PROBLEMATIZAÇÕES À EXEGESE DOS SÍMBOLOS MAÇÔNICOS: ANÁLISE DO DICURSO DE THEOBALDO VAROLI FILHO

 

A Maçonaria é uma instituição cuja filosofia está baseada numa simbologia diversificada e sincrética. Além dos usuais símbolos de ofícios dos maçons operativos em tempos medievais, a Ordem, em sua evolução histórica e filosófica, não hesitou em incorporar símbolos oriundos de entidades místicas, como as Escolas de Mistérios de antigas Civilizações ou escolas de pensamento ocultistas do período Renascentista. Estas contribuições amadureceram a Maçonaria em seu caráter místico, a fazendo reformar-se por nova nomenclatura, ou Maçonaria Especulativa. Neste intento, a ritualística maçônica cumpre seu papel esotérico, cujas sessões reverenciam Verdades Superiores espiritualistas.

- - -

### O QUE PRODUZIR
Retorne na íntegra e sem nenhuma alteração o texto sobre os símbolos maçônicos.

Dados de rastreamento de pontos

- - -

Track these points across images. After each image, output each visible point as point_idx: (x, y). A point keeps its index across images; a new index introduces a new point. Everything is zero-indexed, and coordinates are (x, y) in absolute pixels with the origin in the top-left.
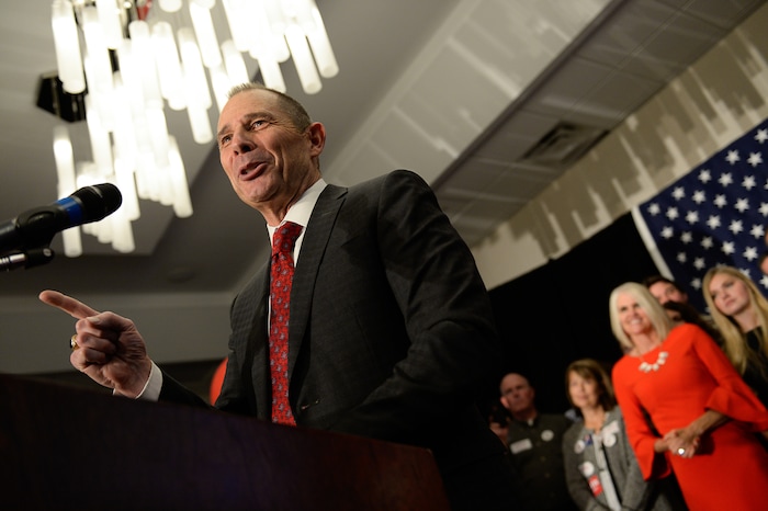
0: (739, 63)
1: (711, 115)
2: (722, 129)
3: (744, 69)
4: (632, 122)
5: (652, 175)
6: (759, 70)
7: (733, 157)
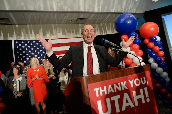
0: (39, 29)
1: (31, 33)
2: (32, 36)
3: (39, 30)
4: (17, 26)
5: (16, 36)
6: (41, 32)
7: (34, 42)
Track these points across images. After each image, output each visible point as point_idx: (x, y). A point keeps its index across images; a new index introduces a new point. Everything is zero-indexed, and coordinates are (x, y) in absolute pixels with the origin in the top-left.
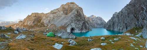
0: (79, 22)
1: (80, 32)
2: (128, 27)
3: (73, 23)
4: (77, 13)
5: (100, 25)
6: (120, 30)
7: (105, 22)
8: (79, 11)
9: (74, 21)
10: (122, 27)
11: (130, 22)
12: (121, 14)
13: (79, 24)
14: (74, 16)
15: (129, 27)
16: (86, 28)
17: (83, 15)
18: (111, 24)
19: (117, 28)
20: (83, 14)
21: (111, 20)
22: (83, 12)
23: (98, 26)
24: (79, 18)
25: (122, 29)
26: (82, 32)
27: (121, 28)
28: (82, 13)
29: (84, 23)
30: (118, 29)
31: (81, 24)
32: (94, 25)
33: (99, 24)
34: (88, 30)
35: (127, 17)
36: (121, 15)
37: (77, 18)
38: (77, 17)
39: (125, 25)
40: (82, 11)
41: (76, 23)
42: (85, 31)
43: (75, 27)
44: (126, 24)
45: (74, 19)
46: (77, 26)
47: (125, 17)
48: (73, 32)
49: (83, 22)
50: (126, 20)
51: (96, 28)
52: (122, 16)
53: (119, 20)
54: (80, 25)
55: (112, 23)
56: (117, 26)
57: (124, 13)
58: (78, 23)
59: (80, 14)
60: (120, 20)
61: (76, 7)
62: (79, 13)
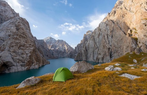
0: (22, 49)
1: (24, 69)
2: (113, 53)
3: (6, 51)
4: (18, 29)
5: (63, 53)
6: (99, 60)
7: (71, 48)
8: (22, 26)
9: (7, 48)
10: (102, 54)
11: (118, 44)
12: (97, 33)
13: (22, 54)
14: (9, 36)
15: (115, 54)
16: (38, 60)
17: (30, 36)
18: (83, 52)
19: (93, 56)
20: (31, 34)
21: (81, 44)
22: (30, 30)
23: (59, 55)
24: (22, 41)
25: (103, 59)
26: (31, 68)
27: (100, 57)
28: (28, 31)
29: (34, 50)
30: (95, 58)
31: (27, 53)
32: (53, 54)
33: (61, 52)
34: (43, 63)
35: (110, 37)
36: (99, 35)
37: (17, 41)
38: (16, 39)
39: (107, 51)
40: (29, 27)
41: (14, 52)
42: (37, 66)
43: (12, 61)
44: (109, 49)
45: (9, 42)
46: (18, 57)
47: (106, 37)
48: (7, 72)
49: (32, 48)
50: (108, 42)
51: (57, 58)
52: (101, 37)
53: (95, 43)
54: (25, 56)
55: (84, 49)
56: (92, 54)
57: (104, 31)
58: (20, 51)
59: (23, 33)
60: (97, 44)
61: (12, 16)
62: (21, 31)
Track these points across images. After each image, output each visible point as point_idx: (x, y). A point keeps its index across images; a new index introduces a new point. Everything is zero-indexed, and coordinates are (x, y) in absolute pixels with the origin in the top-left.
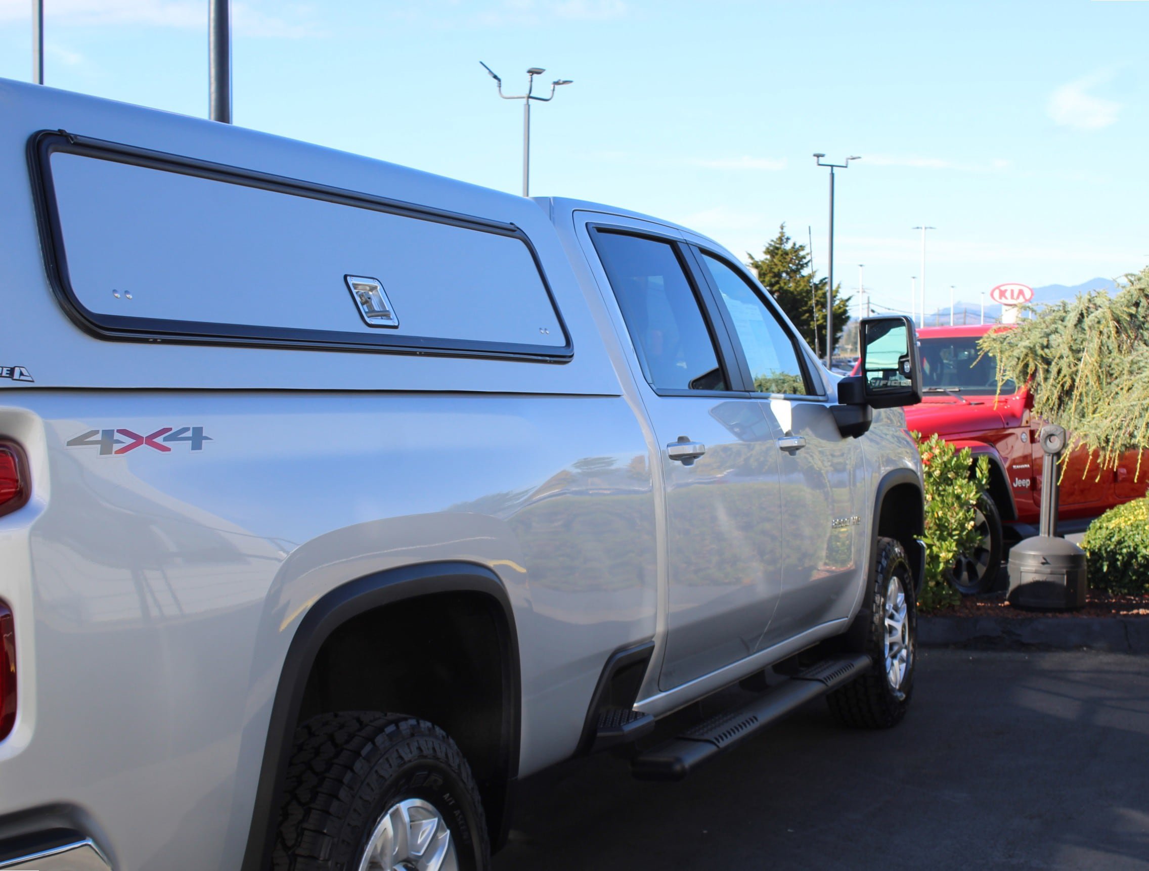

- - -

### RESULTADO DA TAREFA
PROBLEMATIZAÇÕES À EXEGESE DOS SÍMBOLOS MAÇÔNICOS: ANÁLISE DO DICURSO DE THEOBALDO VAROLI FILHO

 

A Maçonaria é uma instituição cuja filosofia está baseada numa simbologia diversificada e sincrética. Além dos usuais símbolos de ofícios dos maçons operativos em tempos medievais, a Ordem, em sua evolução histórica e filosófica, não hesitou em incorporar símbolos oriundos de entidades místicas, como as Escolas de Mistérios de antigas Civilizações ou escolas de pensamento ocultistas do período Renascentista. Estas contribuições amadureceram a Maçonaria em seu caráter místico, a fazendo reformar-se por nova nomenclatura, ou Maçonaria Especulativa. Neste intento, a ritualística maçônica cumpre seu papel esotérico, cujas sessões reverenciam Verdades Superiores espiritualistas.